Leather is one of the most frequent fabrics you’ll encounter as a sewer.
That’s because it’s one of the most widely used heavy materials – from leather bags and cushion covers to leather car seats and jackets – it’s used everywhere around us.
Although many experts recommend sewing leather by hand, it can be time-consuming, error-prone (if you’re new), and physically demanding.
This is where leather sewing machines come into the equation. They’re more consistent and versatile than any human – and can carry out a lengthy task faster.
We spent 29 hours testing different sewing machines and found the Janome HD3000 is the best for sewing leather. It has an 860 stitches/minute speed and sews different types of leather with solid and consistent stitches.
But many people find it to be slightly expensive.
Therefore, we’ve included other sewing machines in the roundup so that you can pick one according to your budget and preferences.
Without any further ado, let’s begin.
Top 5 Best Sewing Machines For Leather Reviews
- 1. Janome HD3000 – Best Sewing Machine For Leather
- 2. Singer 4411 – Best Sewing Machine For Leather Bags
- 3. JUKI TL-2000Qi – Best Sewing Machine For Leather Upholstery
- 4. Brother ST371HD – Best Sewing Machine For Leather And Canvas
- 5. Janome HD1000
- Do You Need a Special Sewing Machine to Sew Leather?
- Do You Need a Walking Foot to Sew Leather?
- Is it Better to Sew Leather By Hand or Machine?
- What is The Best Thread For Leather?
- What Sewing Needles Go Through Leather?
- What Does 70/10 Mean On A Sewing Machine Needle?
- What Size Needle and Thread Do I Need To Sew Leather?
- What Are Important Factors to Look for in a Leather Sewing Machine?
1. Janome HD3000 – Best Sewing Machine For Leather
Our first pick is the Janome HD3000 – a mechanical sewing machine with a heavy-duty, metal-based internal base suitable for beginners and experienced sewers alike.
It boasts an 860 stitches/minute speed, a 7mm stitch width, a 4mm stitch length, and a 5-piece feed dog. You also get 18 stitches, including a four-step buttonhole making – perfect for basic use, fashion, home décor, and quilting projects.
If we talk about more advanced features, the first one is the built-in needle threader, so you never need to worry about messing with the thread and needle again.
The reverse lever offers easy backstitching to secure seams, and the manual thread tension control allows you to adjust tension depending on the fabric you’re working with.
Its 5-piece feed dog system ensures smooth fabric feed, no matter the fabric type. For heavier fabrics, such as denim, the extra-high presser foot lift will ensure your seams are solid and secure.
For ease of portability and storage, the HD3000 also comes with a hard cover for protection from dust and damage – making it easy to take wherever you go.
And don’t forget the top-loading bobbin, which allows for easy thread changes and means you won’t have to worry about snags or pulls.
Thanks to the instructional guide inside the lid, you won’t have to worry about not knowing the settings for the leather projects.
Finally, the adjustable stitch length and zigzag width settings let you make the perfect stitch every time.
Pros and Cons
- Easy-to-load drop-in bobbin
- Presser foot adjustment
- Automatic buttonhole foot
- Heavy build gives it a stable base.
- The needle threader could’ve been improved.
- Stitch length and width sliders are hard to rotate.

* **Source material**:
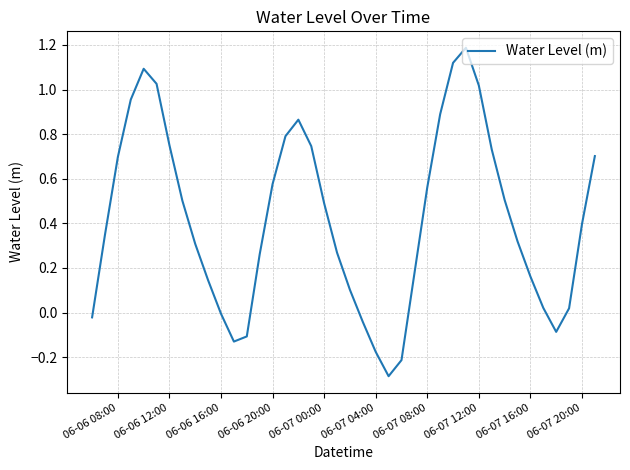

What is the greatest value displayed?

1.2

* **Task description**: Change "Leather" to "Denim" in the part of the leather sewing machine review starting at "- What Does" and ending at "Leather Sewing Machine?", and give that part in full. The lines have nothing to do with what comes next.

* **Answer for the task**:
- What Does 70/10 Mean On A Sewing Machine Needle?
- What Size Needle and Thread Do I Need To Sew Denim?
- What Are Important Factors to Look for in a Denim Sewing Machine?